Benny McCoy 

Baseball
Induction Year: 1976

Benny McCoy, who lived most of his life in Grandville and was born in Jenison in 1915, was among hundreds of Major League Baseball players whose career was interrupted and shortened by military service during World War II.
He grew up in Grandville as a star baseball and basketball player, signed a minor league contract with the Detroit Tigers at age 18, played four years for various minor league teams and then played four years in the Major Leagues, including two with the Tigers, before World War II.
He played second base as a professional, batting lefthanded and throwing from the right side. He first played in the majors for seven games in 1938 with the Tigers and filled in for the injured legend Charlie Gehringer in 1939. He hit .302 in 55 games that season.
McCoy was part of historic baseball group. He was among 91 players in 1939 to be declared free agents by baseball commissioner Kenesaw Mountain Landis. The commissioner ruled that McCoy was among the players MLB teams had been “blocking” or stockpiling in the minors via contracts.
Philadelphia ended up winning a bidding war for the highly regarded infielder with a $45,000 bonus and two-year contract of $10,000 per year. At that point it was the biggest bonus ever paid by a major league team, and that season with the bonus he made more than eventual Hall of Famers Joe DiMaggio, Jimmy Foxx or Hank Greenberg.

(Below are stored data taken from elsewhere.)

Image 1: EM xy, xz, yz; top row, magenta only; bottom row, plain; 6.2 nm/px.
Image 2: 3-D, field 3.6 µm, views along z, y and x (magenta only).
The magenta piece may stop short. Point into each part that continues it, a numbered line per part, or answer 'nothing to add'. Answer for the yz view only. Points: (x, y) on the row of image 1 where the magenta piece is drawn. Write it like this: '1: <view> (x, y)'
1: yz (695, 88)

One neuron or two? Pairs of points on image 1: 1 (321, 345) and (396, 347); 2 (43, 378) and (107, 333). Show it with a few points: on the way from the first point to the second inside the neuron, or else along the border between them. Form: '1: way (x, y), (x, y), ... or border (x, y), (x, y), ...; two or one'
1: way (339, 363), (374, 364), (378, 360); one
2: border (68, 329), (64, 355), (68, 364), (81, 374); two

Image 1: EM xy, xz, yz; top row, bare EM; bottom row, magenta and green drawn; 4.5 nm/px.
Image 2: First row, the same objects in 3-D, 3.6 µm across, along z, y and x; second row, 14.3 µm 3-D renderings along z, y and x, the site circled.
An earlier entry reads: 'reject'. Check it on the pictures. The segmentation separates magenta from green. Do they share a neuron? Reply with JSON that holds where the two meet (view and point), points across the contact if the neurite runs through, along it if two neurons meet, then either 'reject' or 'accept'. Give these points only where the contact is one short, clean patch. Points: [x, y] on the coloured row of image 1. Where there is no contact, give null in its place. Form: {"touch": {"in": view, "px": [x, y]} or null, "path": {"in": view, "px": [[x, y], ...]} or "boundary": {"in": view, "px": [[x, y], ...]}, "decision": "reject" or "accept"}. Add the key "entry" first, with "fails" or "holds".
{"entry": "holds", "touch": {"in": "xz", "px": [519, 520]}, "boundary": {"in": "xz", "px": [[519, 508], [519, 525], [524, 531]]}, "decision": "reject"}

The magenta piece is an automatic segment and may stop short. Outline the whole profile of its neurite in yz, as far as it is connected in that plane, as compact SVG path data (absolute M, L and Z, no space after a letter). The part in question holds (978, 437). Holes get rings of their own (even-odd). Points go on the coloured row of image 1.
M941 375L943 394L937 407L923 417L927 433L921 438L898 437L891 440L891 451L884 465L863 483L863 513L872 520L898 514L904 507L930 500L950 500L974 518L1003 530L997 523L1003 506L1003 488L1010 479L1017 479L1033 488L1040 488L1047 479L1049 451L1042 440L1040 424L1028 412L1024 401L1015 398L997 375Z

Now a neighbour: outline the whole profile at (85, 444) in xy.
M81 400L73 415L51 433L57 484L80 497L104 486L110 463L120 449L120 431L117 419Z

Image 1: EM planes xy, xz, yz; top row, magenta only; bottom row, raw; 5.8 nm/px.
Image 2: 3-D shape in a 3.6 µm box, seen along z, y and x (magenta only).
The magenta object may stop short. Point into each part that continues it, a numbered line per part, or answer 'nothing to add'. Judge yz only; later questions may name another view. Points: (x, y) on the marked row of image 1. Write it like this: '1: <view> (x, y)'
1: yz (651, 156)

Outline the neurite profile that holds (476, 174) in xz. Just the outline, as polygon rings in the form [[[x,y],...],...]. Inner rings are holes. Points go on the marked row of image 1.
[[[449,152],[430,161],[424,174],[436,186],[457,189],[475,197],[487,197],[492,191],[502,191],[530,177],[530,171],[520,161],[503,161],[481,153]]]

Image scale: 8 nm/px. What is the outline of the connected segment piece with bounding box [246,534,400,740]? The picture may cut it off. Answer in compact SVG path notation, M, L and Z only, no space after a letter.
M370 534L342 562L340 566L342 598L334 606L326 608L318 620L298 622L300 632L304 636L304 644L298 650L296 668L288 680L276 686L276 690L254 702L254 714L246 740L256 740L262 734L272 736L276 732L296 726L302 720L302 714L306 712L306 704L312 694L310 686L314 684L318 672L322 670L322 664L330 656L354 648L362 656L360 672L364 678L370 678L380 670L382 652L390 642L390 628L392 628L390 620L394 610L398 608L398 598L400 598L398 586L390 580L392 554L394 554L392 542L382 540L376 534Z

McCoy played in 1940 and 1941 with the Athletics as a starting second baseman and then joined the U.S. Navy and the war effort. He served four years in the Navy, including a year in Australia, and attempted a baseball comeback in 1946, first with the Athletics and again with the Tigers, but was released both times.
In a four-season MLB career, McCoy was a .269 hitter (327-for-1214) with 16 home runs and 156 RBI in 337 games.
After baseball, the avid golfer lived in Grandville and retired from Sysco Frostpack after 25 years.
He died on his 96th birthday on Nov. 9, 2011. Prior to his death he was recognized as one of the oldest living former major leaguers and the oldest living Detroit Tiger.